>>
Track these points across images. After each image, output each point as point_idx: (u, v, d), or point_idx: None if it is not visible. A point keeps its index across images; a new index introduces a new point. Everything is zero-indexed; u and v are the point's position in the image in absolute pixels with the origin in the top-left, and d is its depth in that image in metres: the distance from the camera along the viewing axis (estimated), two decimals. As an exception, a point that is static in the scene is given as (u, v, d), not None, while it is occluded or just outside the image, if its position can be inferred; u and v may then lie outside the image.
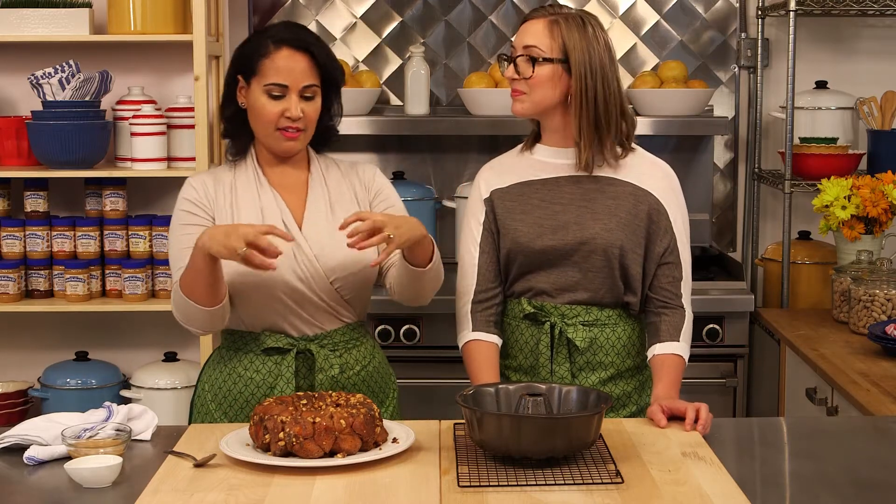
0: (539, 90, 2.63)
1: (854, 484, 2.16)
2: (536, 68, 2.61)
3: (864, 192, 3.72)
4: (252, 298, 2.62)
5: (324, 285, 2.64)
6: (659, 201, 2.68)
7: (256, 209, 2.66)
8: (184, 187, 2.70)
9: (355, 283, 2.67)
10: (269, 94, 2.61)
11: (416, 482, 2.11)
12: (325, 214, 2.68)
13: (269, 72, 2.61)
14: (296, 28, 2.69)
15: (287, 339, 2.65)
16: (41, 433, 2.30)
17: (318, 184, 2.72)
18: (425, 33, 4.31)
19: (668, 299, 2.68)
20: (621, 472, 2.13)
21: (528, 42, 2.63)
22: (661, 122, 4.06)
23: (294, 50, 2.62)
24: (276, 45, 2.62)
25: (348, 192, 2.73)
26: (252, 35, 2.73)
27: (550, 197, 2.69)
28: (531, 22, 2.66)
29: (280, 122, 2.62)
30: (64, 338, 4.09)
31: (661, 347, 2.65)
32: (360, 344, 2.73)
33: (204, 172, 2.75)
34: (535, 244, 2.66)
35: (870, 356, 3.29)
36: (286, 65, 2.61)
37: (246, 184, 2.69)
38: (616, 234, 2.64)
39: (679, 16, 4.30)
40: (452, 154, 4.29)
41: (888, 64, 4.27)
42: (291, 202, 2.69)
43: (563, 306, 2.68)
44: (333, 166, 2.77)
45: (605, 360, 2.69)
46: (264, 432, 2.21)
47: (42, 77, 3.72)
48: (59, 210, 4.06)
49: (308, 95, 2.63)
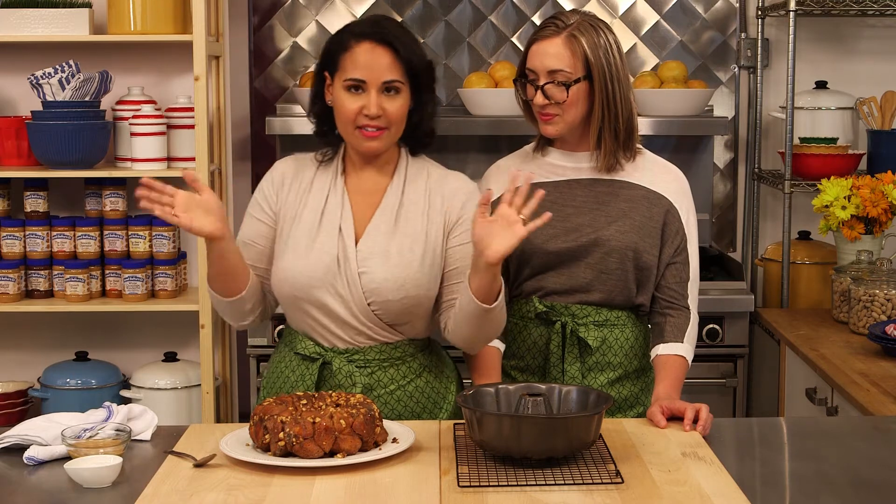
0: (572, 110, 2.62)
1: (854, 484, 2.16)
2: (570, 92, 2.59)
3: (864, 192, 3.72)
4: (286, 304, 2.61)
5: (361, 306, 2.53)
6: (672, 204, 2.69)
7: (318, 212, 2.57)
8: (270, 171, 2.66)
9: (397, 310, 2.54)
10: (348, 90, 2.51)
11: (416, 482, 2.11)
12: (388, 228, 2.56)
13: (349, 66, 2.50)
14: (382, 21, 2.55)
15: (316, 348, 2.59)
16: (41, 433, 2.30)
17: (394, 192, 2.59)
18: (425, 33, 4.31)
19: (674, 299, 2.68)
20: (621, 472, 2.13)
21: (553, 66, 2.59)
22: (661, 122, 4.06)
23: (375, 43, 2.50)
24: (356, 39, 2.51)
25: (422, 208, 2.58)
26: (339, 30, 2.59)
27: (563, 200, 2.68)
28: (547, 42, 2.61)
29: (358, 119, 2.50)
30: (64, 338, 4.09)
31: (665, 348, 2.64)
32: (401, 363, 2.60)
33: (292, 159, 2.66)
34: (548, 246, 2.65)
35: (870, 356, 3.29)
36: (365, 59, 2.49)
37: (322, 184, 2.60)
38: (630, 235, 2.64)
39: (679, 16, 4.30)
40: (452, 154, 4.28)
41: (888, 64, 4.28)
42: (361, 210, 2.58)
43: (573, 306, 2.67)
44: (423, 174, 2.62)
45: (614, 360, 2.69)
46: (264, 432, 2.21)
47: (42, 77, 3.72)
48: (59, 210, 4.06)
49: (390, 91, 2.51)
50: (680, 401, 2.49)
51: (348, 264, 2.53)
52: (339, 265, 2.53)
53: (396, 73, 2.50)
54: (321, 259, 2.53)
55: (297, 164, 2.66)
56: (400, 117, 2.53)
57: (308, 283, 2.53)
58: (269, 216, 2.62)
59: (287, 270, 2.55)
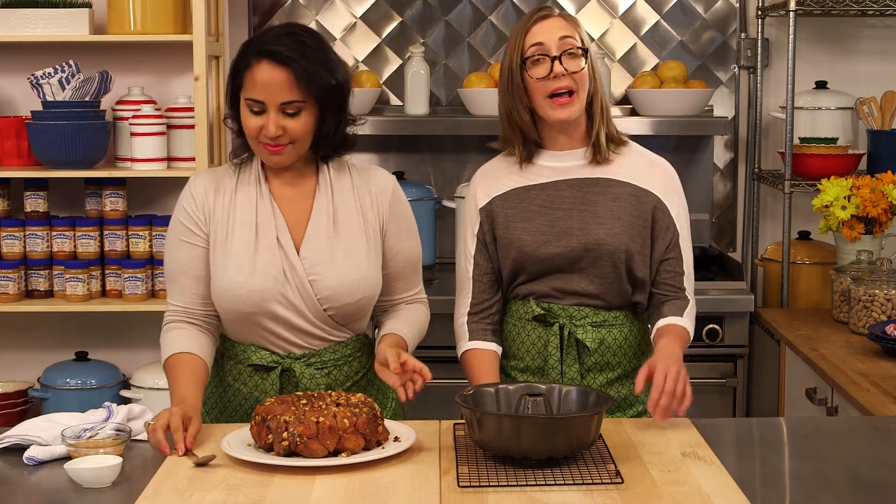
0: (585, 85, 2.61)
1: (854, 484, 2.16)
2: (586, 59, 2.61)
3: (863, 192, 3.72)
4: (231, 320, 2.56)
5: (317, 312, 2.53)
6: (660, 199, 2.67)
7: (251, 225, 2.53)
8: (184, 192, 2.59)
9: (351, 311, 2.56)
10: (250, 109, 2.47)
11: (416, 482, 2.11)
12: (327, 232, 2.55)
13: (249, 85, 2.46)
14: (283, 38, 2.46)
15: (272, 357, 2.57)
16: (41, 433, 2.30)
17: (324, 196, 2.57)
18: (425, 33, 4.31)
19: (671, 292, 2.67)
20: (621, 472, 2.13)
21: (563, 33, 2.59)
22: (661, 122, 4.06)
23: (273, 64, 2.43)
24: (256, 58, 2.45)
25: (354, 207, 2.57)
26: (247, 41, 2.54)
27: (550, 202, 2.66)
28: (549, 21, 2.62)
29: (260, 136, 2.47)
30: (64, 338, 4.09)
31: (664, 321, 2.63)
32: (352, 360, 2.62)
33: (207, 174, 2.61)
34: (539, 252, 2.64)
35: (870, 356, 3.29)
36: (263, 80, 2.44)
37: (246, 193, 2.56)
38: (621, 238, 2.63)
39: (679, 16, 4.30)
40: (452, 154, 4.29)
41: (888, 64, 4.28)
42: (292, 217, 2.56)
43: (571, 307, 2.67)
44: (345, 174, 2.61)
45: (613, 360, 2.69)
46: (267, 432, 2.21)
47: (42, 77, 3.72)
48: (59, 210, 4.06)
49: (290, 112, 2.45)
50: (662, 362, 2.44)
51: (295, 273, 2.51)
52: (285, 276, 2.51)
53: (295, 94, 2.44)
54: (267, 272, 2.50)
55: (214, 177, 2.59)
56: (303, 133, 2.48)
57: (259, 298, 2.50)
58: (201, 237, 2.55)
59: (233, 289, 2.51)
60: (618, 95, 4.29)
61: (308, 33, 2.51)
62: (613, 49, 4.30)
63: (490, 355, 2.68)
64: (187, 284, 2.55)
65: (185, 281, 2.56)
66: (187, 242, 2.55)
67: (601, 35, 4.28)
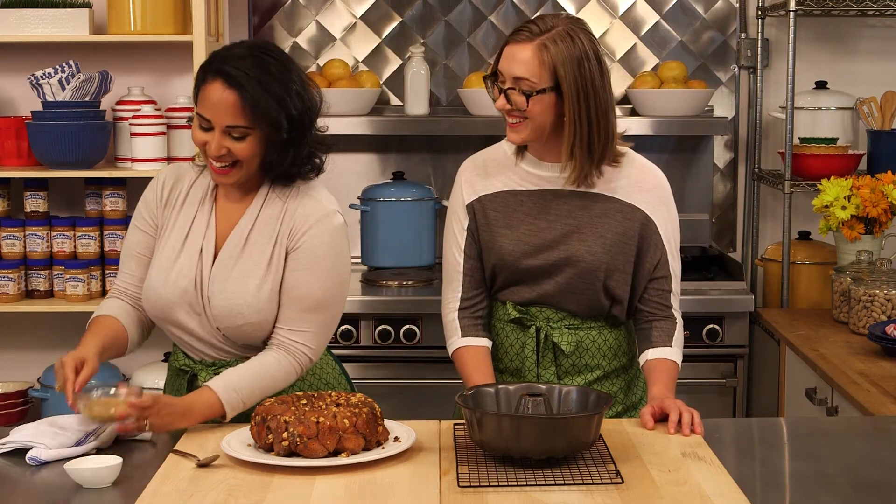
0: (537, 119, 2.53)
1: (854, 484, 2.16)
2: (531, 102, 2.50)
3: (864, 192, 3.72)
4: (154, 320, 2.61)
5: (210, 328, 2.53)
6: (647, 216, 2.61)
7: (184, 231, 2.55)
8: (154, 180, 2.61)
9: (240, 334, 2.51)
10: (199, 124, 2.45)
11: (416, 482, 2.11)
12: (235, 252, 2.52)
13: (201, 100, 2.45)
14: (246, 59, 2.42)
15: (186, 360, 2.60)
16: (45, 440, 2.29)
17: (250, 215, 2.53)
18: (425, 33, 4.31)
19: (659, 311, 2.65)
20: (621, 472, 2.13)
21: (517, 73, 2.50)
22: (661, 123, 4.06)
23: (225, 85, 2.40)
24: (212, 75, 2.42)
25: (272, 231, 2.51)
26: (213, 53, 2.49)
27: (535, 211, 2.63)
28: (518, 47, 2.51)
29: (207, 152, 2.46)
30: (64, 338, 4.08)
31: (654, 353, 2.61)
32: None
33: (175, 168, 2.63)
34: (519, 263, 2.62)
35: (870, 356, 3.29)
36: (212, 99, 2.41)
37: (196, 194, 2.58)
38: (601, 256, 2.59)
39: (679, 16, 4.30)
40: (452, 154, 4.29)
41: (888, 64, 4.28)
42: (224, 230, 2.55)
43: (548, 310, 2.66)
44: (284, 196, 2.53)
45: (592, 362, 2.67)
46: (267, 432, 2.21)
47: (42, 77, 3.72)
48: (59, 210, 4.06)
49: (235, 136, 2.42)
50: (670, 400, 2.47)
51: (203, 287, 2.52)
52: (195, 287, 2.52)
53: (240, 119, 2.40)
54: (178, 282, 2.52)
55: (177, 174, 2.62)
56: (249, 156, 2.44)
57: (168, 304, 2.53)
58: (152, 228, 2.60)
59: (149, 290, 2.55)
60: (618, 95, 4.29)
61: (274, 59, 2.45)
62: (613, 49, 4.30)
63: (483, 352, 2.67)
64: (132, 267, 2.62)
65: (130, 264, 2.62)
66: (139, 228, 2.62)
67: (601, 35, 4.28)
<<
* [WHAT NEEDS TO BE DONE] Retype the entries above exactly, but only from the line containing "50: (662, 362, 2.44)" through the line containing "66: (187, 242, 2.55)", both included.

* [EXPECTED ANSWER]
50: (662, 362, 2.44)
51: (295, 273, 2.51)
52: (285, 276, 2.51)
53: (295, 94, 2.44)
54: (267, 272, 2.50)
55: (214, 177, 2.59)
56: (303, 133, 2.48)
57: (259, 298, 2.50)
58: (201, 237, 2.55)
59: (233, 289, 2.51)
60: (618, 95, 4.29)
61: (308, 33, 2.51)
62: (613, 49, 4.30)
63: (490, 355, 2.68)
64: (187, 284, 2.55)
65: (185, 281, 2.56)
66: (187, 242, 2.55)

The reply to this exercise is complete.